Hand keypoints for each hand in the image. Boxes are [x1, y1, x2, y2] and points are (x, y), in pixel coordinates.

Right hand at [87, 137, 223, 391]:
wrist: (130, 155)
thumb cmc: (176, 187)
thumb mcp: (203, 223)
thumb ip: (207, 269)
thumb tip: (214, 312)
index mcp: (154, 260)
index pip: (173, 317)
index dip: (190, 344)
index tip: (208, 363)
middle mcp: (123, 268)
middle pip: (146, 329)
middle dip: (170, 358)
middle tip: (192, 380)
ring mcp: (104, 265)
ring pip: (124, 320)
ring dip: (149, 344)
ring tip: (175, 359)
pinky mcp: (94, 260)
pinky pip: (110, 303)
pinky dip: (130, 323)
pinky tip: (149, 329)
---
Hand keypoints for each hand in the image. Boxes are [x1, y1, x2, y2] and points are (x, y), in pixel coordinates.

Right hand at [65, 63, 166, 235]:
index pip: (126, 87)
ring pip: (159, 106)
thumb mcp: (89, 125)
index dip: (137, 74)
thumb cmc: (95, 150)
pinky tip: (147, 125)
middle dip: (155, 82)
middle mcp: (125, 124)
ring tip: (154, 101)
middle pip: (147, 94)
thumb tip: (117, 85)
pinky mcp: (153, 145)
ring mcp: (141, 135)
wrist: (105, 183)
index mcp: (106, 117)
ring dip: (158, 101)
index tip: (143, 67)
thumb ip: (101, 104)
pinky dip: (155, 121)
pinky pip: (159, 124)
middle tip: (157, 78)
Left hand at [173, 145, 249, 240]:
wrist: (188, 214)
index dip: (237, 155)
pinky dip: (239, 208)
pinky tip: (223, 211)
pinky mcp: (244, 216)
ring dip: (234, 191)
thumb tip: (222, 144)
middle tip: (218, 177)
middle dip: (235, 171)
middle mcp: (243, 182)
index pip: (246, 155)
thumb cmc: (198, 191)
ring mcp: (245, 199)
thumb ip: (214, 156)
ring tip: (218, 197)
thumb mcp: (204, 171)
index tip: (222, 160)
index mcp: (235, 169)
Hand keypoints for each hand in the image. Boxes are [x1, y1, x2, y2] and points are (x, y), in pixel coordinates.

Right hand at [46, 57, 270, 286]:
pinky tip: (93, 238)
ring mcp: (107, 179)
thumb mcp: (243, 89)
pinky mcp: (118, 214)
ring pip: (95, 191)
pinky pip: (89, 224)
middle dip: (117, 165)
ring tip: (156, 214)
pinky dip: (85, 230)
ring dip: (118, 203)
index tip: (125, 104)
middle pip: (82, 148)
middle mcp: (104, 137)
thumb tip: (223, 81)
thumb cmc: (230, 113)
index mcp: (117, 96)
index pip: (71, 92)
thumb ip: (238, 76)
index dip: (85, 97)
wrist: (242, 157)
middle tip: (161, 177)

• _PROBLEM STATEMENT_:
Copy out the range of lines above starting at the line with "pinky tip: (147, 125)" and ending at the line with "middle tip: (157, 78)", exactly and including both.

• _RESULT OF THE TASK_:
pinky tip: (147, 125)
middle dip: (155, 82)
middle mcp: (125, 124)
ring tip: (154, 101)
middle pip: (147, 94)
thumb tip: (117, 85)
pinky mcp: (153, 145)
ring mcp: (141, 135)
wrist: (105, 183)
index mcp: (106, 117)
ring dip: (158, 101)
index tip: (143, 67)
thumb ip: (101, 104)
pinky dip: (155, 121)
pinky pip: (159, 124)
middle tip: (157, 78)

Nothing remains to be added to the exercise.